(Exercise instructions):
Reproduce the entries shown below only from the line with "left shoulder: (562, 830, 8)" down to the line with "right ankle: (1056, 1425, 27)", keeping both end lines and copying each one exactly.

(Information supplied):
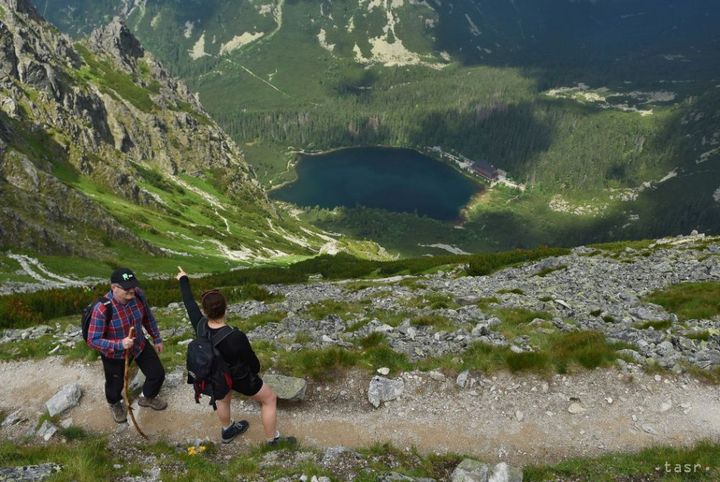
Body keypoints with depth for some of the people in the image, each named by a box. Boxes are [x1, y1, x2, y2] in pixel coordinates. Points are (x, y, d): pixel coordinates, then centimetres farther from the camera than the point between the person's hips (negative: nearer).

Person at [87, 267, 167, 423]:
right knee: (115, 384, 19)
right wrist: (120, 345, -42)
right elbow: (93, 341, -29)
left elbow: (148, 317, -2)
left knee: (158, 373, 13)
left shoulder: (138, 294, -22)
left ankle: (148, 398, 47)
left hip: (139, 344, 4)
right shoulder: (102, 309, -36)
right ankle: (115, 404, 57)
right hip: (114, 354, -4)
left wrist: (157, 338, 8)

--

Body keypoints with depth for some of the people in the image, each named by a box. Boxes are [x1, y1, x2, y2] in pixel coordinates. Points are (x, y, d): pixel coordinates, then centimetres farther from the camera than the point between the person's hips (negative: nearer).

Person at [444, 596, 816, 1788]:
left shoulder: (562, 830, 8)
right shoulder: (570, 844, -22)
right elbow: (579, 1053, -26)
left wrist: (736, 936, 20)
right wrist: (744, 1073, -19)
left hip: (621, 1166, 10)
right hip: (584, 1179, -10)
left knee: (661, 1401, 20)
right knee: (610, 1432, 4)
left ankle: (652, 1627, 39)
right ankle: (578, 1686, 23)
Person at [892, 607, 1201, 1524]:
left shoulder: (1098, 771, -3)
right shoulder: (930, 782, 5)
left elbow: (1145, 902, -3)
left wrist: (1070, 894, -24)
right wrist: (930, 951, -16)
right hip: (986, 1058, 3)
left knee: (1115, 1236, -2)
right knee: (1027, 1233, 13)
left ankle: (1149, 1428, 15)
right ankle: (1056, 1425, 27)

(Task output):
left shoulder: (562, 830, 8)
right shoulder: (570, 844, -22)
right elbow: (579, 1053, -26)
left wrist: (736, 936, 20)
right wrist: (744, 1073, -19)
left hip: (621, 1166, 10)
right hip: (584, 1179, -10)
left knee: (661, 1401, 20)
right knee: (610, 1432, 4)
left ankle: (652, 1627, 39)
right ankle: (578, 1686, 23)
Person at [892, 607, 1201, 1524]:
left shoulder: (1098, 771, -3)
right shoulder: (930, 782, 5)
left elbow: (1145, 902, -3)
left wrist: (1070, 894, -24)
right wrist: (930, 951, -16)
right hip: (986, 1058, 3)
left knee: (1115, 1236, -2)
right knee: (1027, 1233, 13)
left ankle: (1149, 1428, 15)
right ankle: (1056, 1425, 27)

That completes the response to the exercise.